A member of our FB group Vegan Theology recently asked me “why most vegans are atheists or non believers in God.” Well, what we can say, based on survey research (e.g., Faunalytics 2014; Pew Research Center 2014) (n.1) in the UK, US, and parts of Europe, is that vegans are more likely than the general population to identify as atheist, agnostic, or religiously unaffiliated. But available data does not demonstrate a majority of vegans are atheists.

Many vegans who identify as atheists or non-believers are not rejecting goodness, love, or compassion — in fact, it’s often the opposite. Their journey into veganism usually begins with a deep moral awakening about suffering, justice, and non-violence.

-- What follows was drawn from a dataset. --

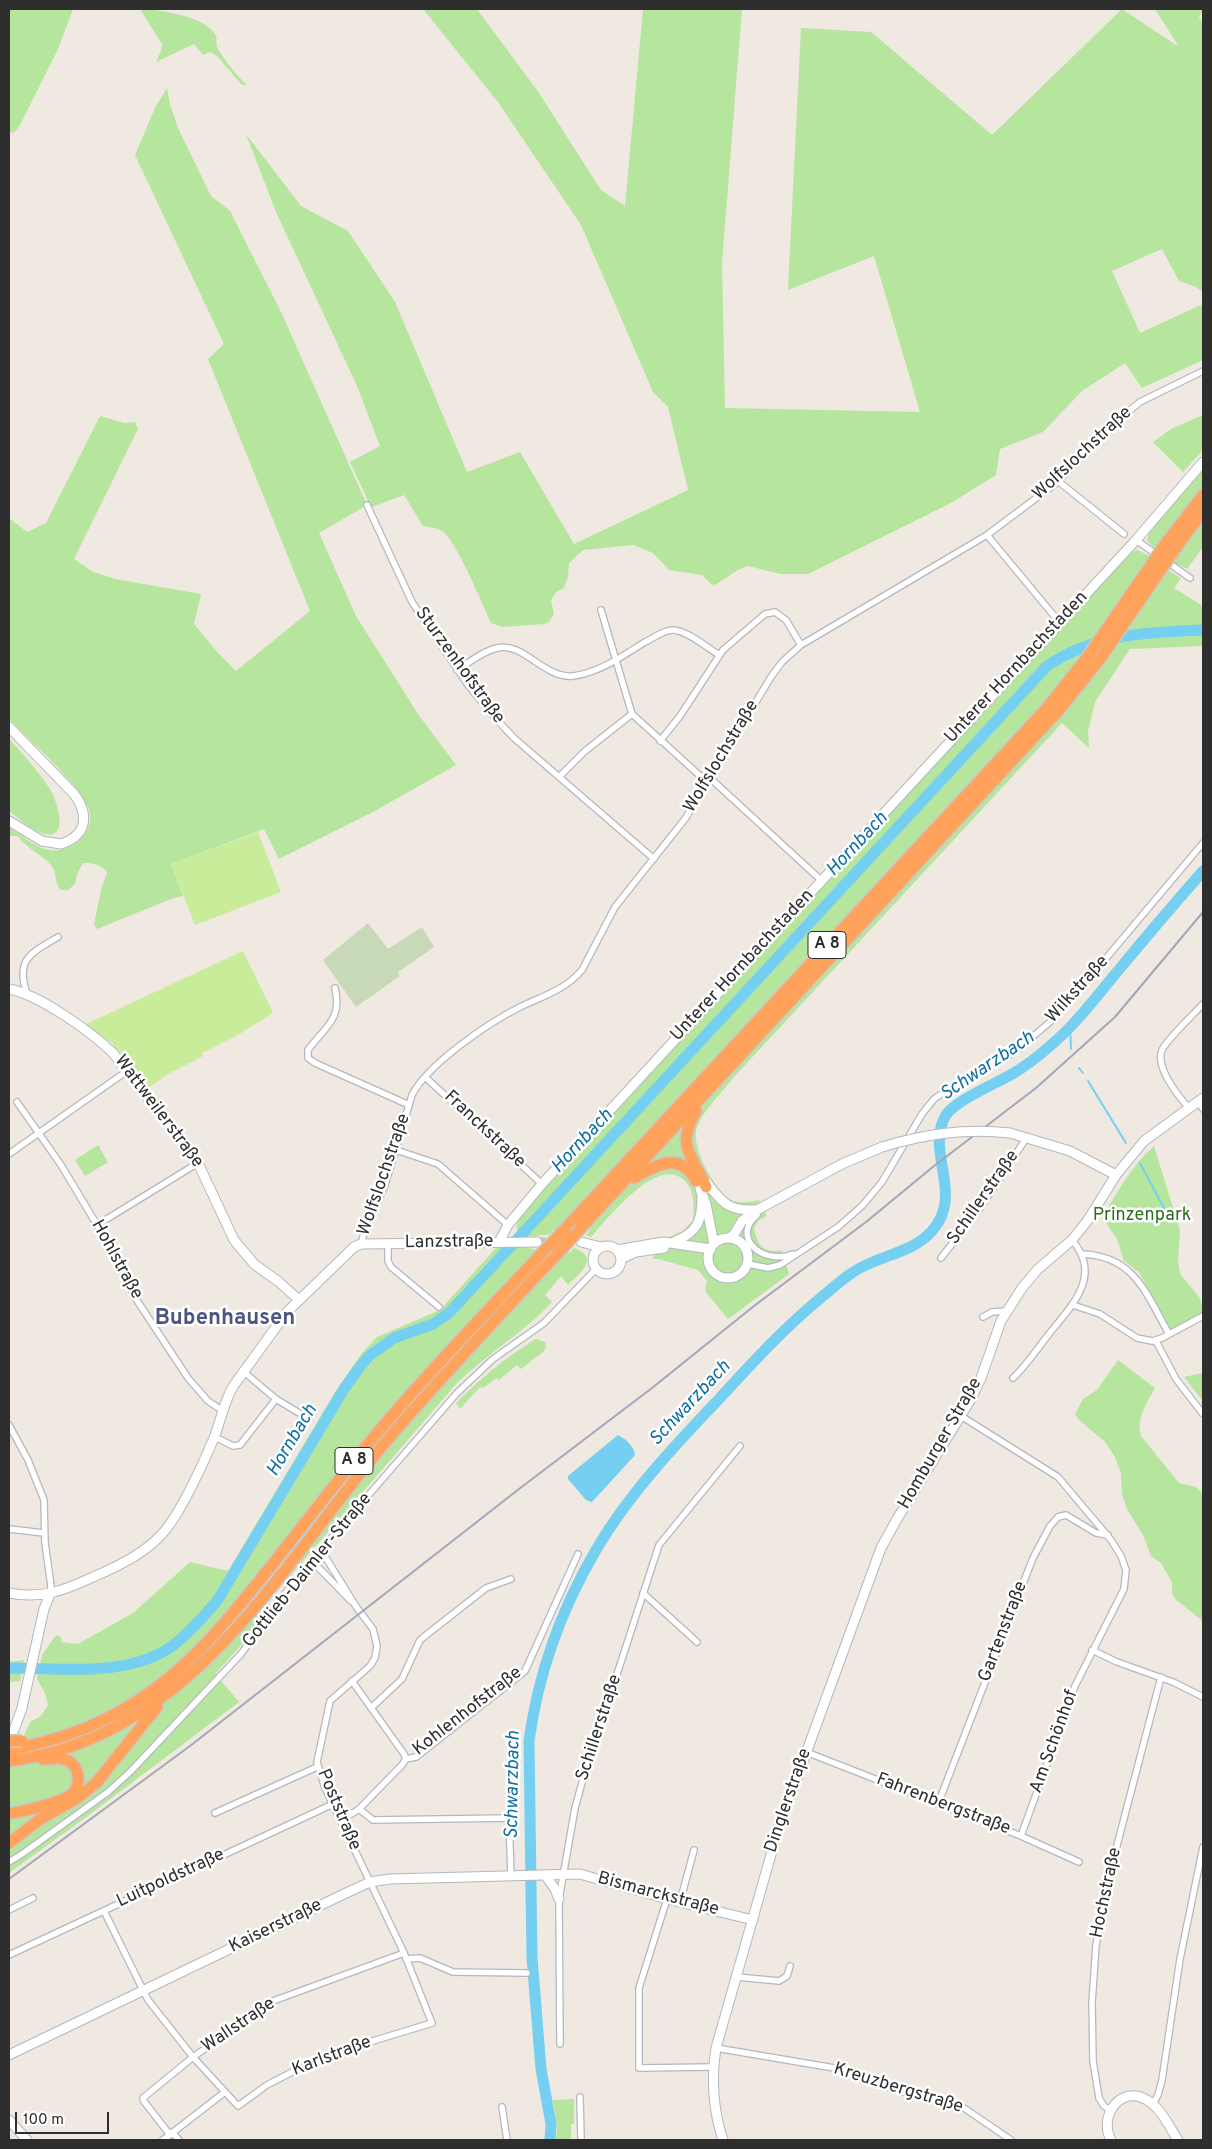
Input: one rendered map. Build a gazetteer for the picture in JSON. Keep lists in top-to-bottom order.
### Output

When they then look at religion, they sometimes see a painful contradiction: churches blessing a world built on animal exploitation, believers defending slaughter as “God-given,” and dubious scriptures in the Old Testament describing animal sacrifice as divinely commanded. To a compassionate vegan, this can make God appear to endorse violence rather than mercy.

The issue is often intensified by the way Jesus the Vegan Christ is commonly portrayed by the Pauline camp as a non-vegan. If Jesus is believed to have eaten fish, supported fishing, or approved of Passover lamb, then Christianity can seem morally behind modern compassion. Some conclude that secular ethics now surpass religious morality — not because they hate God, but because the version of God they were shown seemed to permit cruelty.

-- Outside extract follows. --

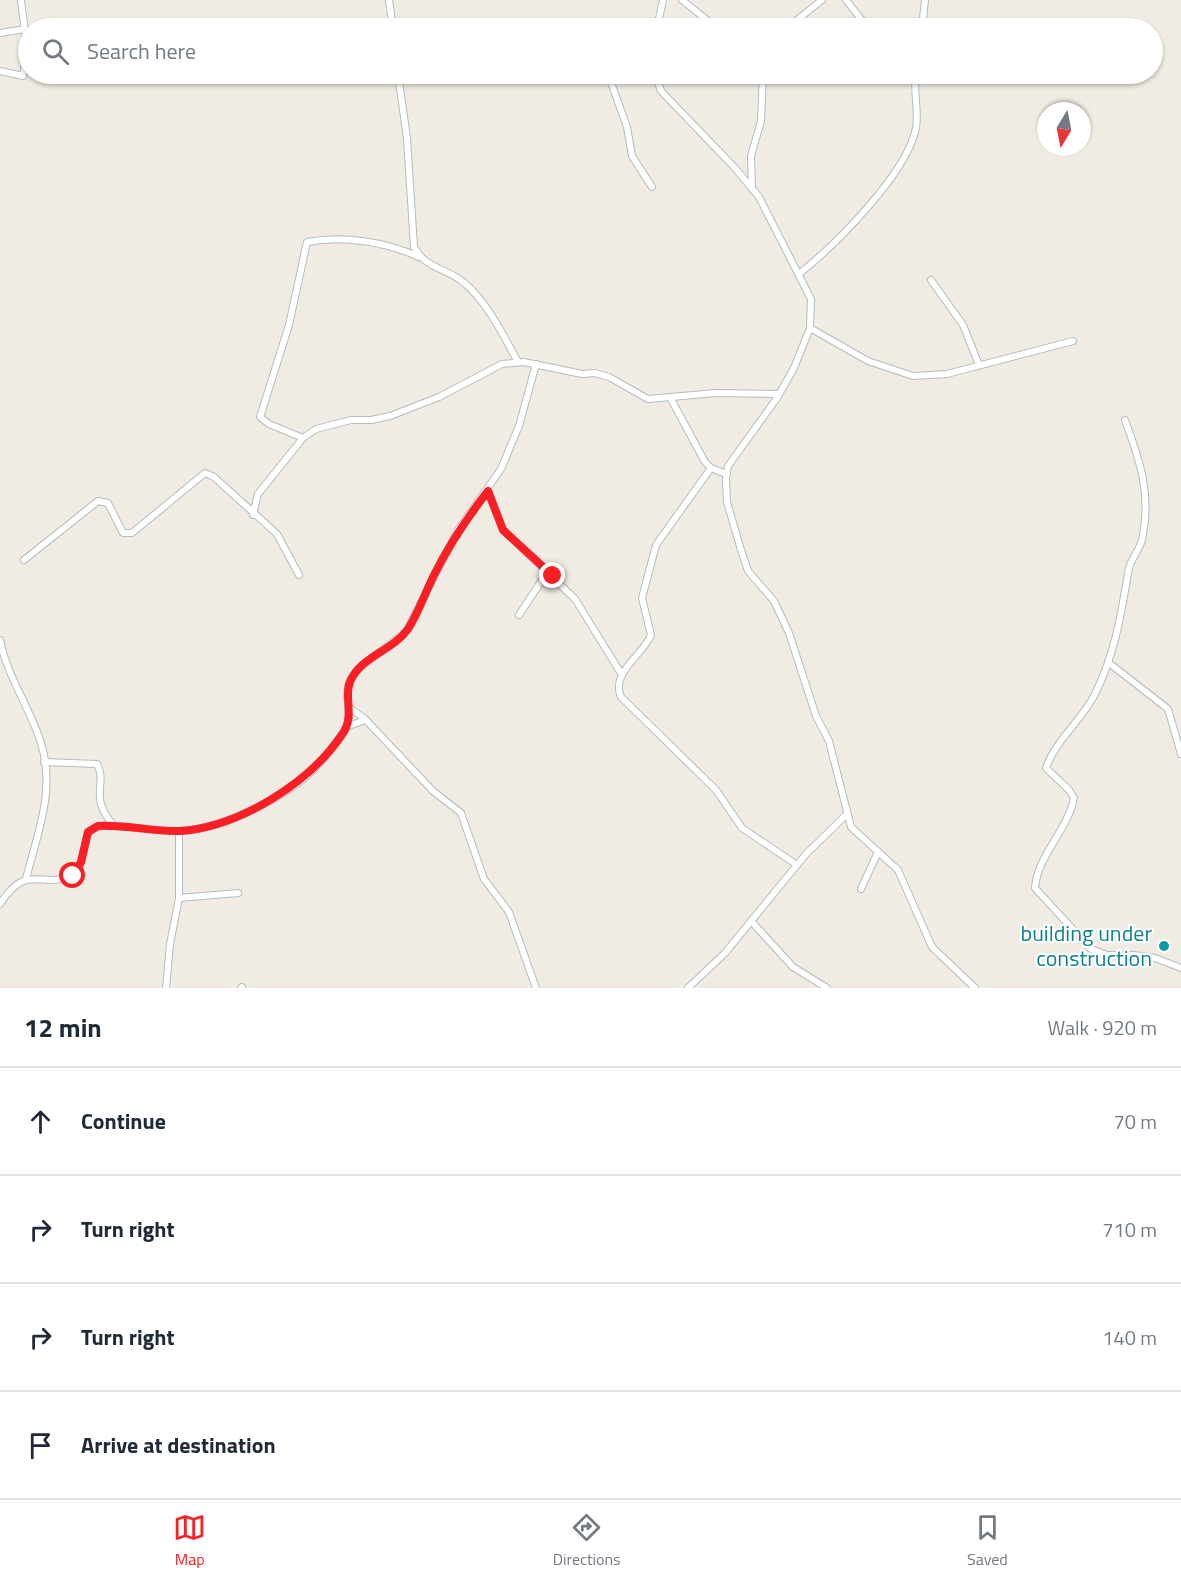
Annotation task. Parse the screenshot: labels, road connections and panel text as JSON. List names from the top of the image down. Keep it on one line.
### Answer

For some, the tension deepens when they read Paul the self-proclaimed Apostle. In passages such as 1 Corinthians 10, Paul tells believers to eat whatever is sold in the meat market without raising questions of conscience. To vegans, this can sound like a direct dismissal of concern for the lives and suffering behind animal flesh — which makes faith seem ethically insensitive.

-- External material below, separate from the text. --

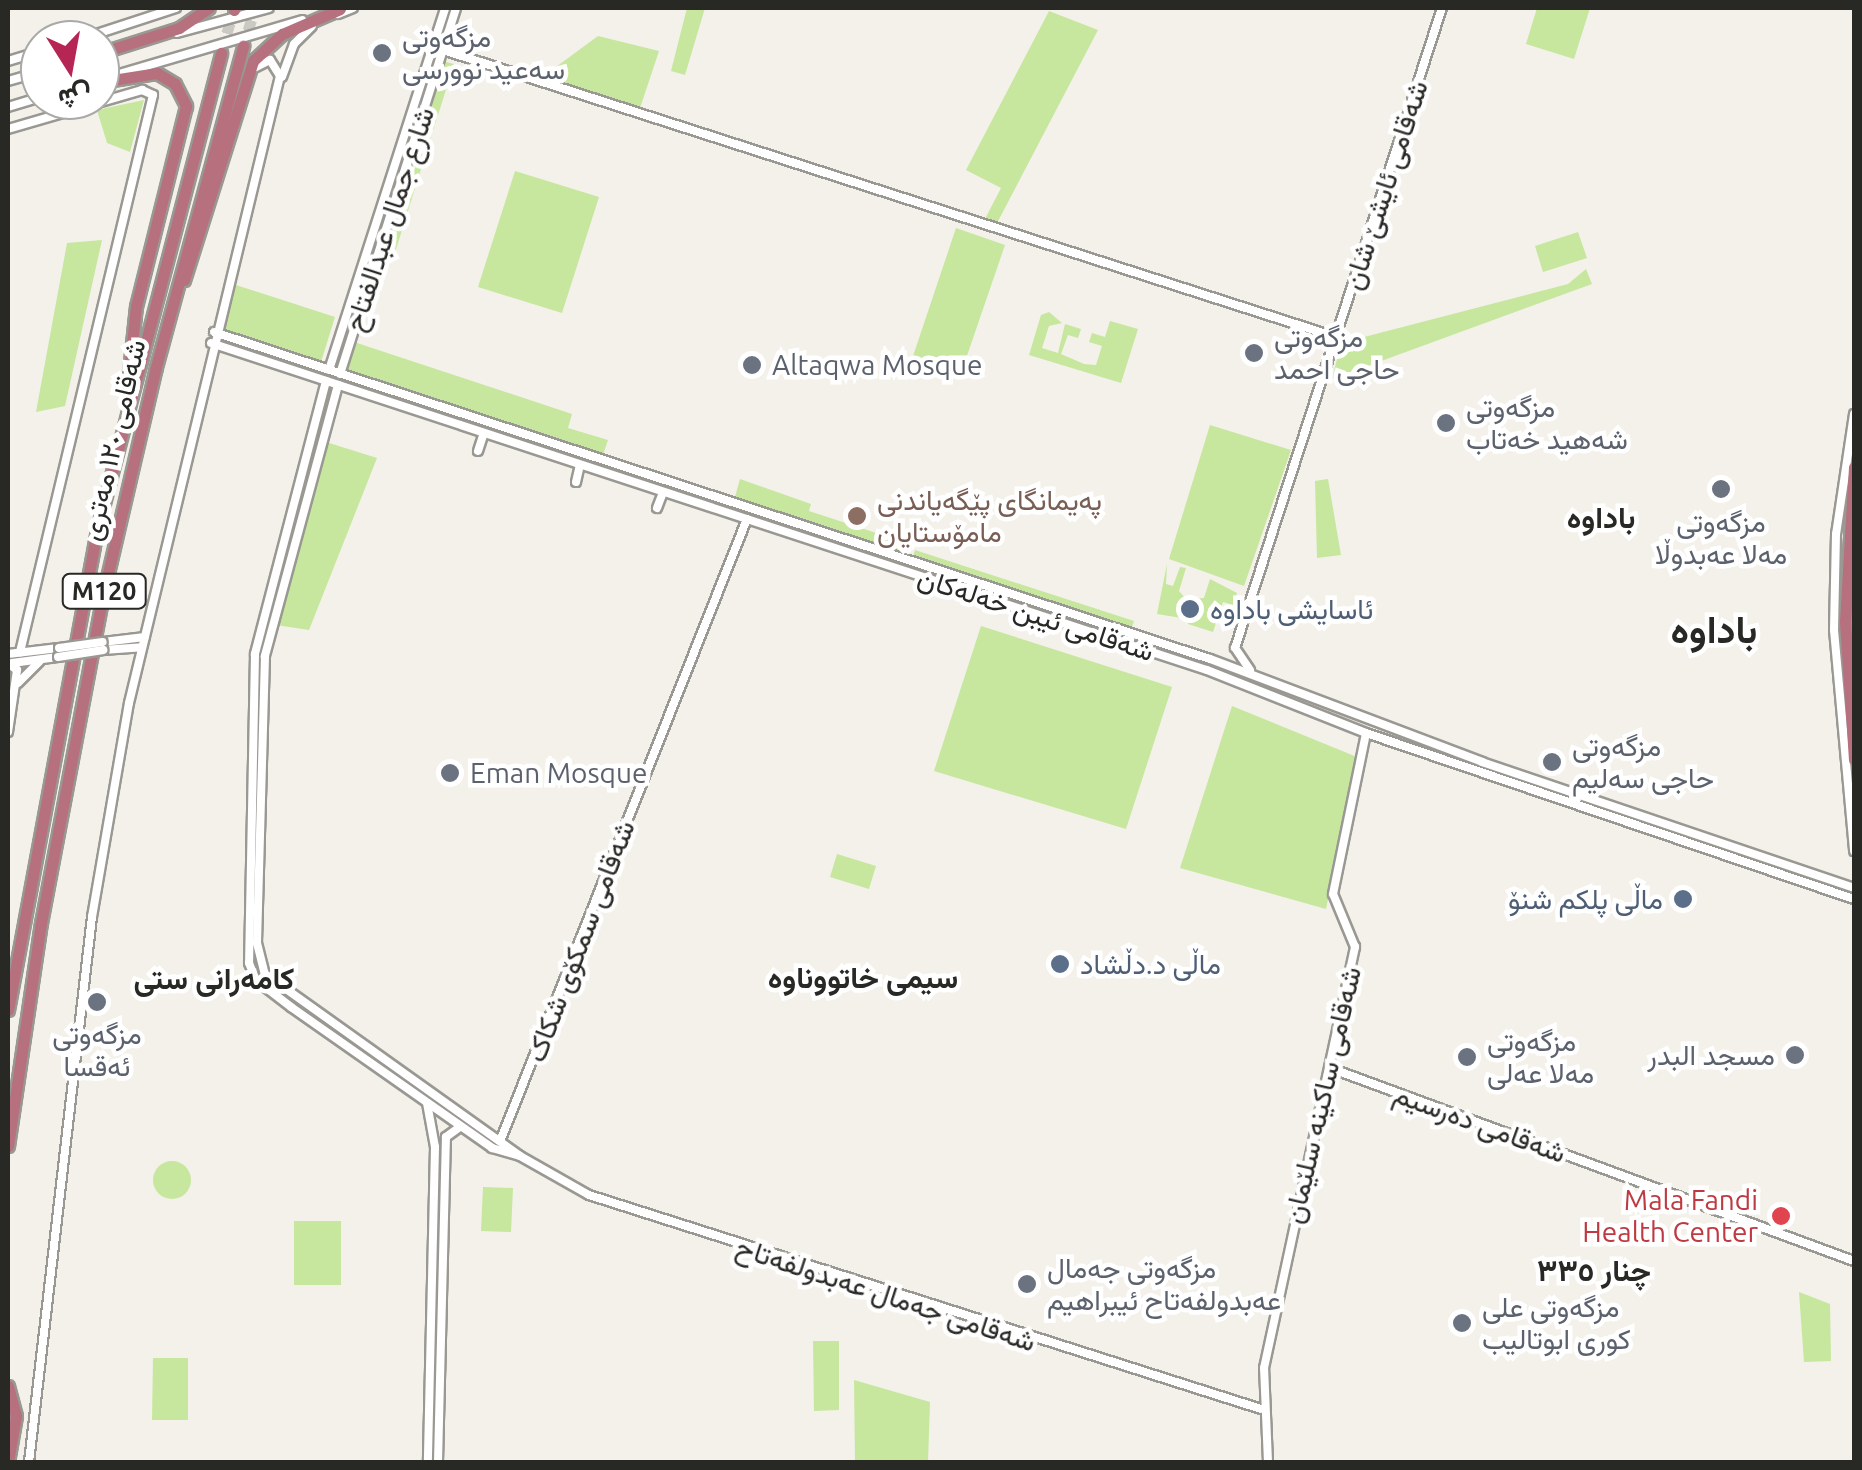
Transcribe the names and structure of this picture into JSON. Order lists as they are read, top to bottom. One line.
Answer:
{"streets":{"highway":["شەقامی ١٢٠ مەتری","M120"],"street":["شەقامی ئایشێ شان","شارع جمال عبدالفتاح","شەقامی ئیبن خەلەکان","شەقامی سمکۆی شکاک","شەقامی ساکینە سلێمان","شەقامی دەرسیم","شەقامی جەمال عەبدولفەتاح"]},"crossings":[["شارع جمال عبدالفتاح","شەقامی ئیبن خەلەکان"],["شەقامی ئیبن خەلەکان","شەقامی سمکۆی شکاک"],["شەقامی ئیبن خەلەکان","شەقامی ساکینە سلێمان"],["شەقامی ئیبن خەلەکان","شەقامی جەمال عەبدولفەتاح"],["شەقامی سمکۆی شکاک","شەقامی جەمال عەبدولفەتاح"],["شەقامی ساکینە سلێمان","شەقامی دەرسیم"],["شەقامی ساکینە سلێمان","شەقامی جەمال عەبدولفەتاح"]],"districts":["باداوە","باداوە","سیمی خاتووناوه","كامه‌رانی ستی","چنار ٣٣٥"],"places":["مزگەوتی سەعید نوورسی","مزگەوتی حاجی احمد","Altaqwa Mosque","مزگەوتی شەهید خەتاب","مزگەوتی مەلا عەبدوڵا","پەیمانگای پێگەیاندنی مامۆستایان","ئاسايشى باداوه","مزگەوتی حاجی سەلیم","Eman Mosque","ماڵی پلکم شنۆ","ماڵی د.دڵشاد","مزگەوتی ئەقسا","مسجد البدر","مزگەوتی مەلا عەلی","Mala Fandi Health Center","مزگەوتی جەمال عەبدولفەتاح ئیبراهیم","مزگەوتی علی کوری ابوتالیب"],"north":"bottom"}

There is also deep disappointment with religious institutions. Many vegans see churches aligned with power, tradition, and dogma rather than standing with the vulnerable. This reminds them of the Pharisees whom Jesus criticised for outward religiosity without inner mercy. Add to this fear-based preaching about hell and punishment, and religion can feel coercive rather than loving.

Importantly, a large number of vegans are not truly against spirituality. Many believe in interconnected life, compassion as a universal law, or a higher moral order. What they reject is a picture of God that seems to justify hierarchy, domination, and bloodshed. In that sense, their atheism is often a protest against a violent image of God — not against divine love itself. From this perspective, vegan ethics may actually be closer to the heart of a truly compassionate God than much traditional religion has been. “For I desire compassion, and not sacrifice,” says Jesus (Matthew 9:13; 12:7; cf. Hosea 6:6).

 

Notes

1. The most frequently cited dataset is the Faunalytics (formerly Humane Research Council) 2014 U.S. Study of Current and Former Vegetarians and Vegans, which found that among self-identified vegans surveyed, approximately 35–45% identified as atheist or agnostic, a proportion significantly higher than in the general U.S. population at the time (Faunalytics, 2014). Similarly, Pew Research Center (2014 Religious Landscape Study) shows that religiously unaffiliated Americans are overrepresented in animal-rights and vegetarian/vegan-leaning demographics compared to national averages. However, no major nationally representative dataset demonstrates that a majority (>50%) of vegans explicitly identify as atheists.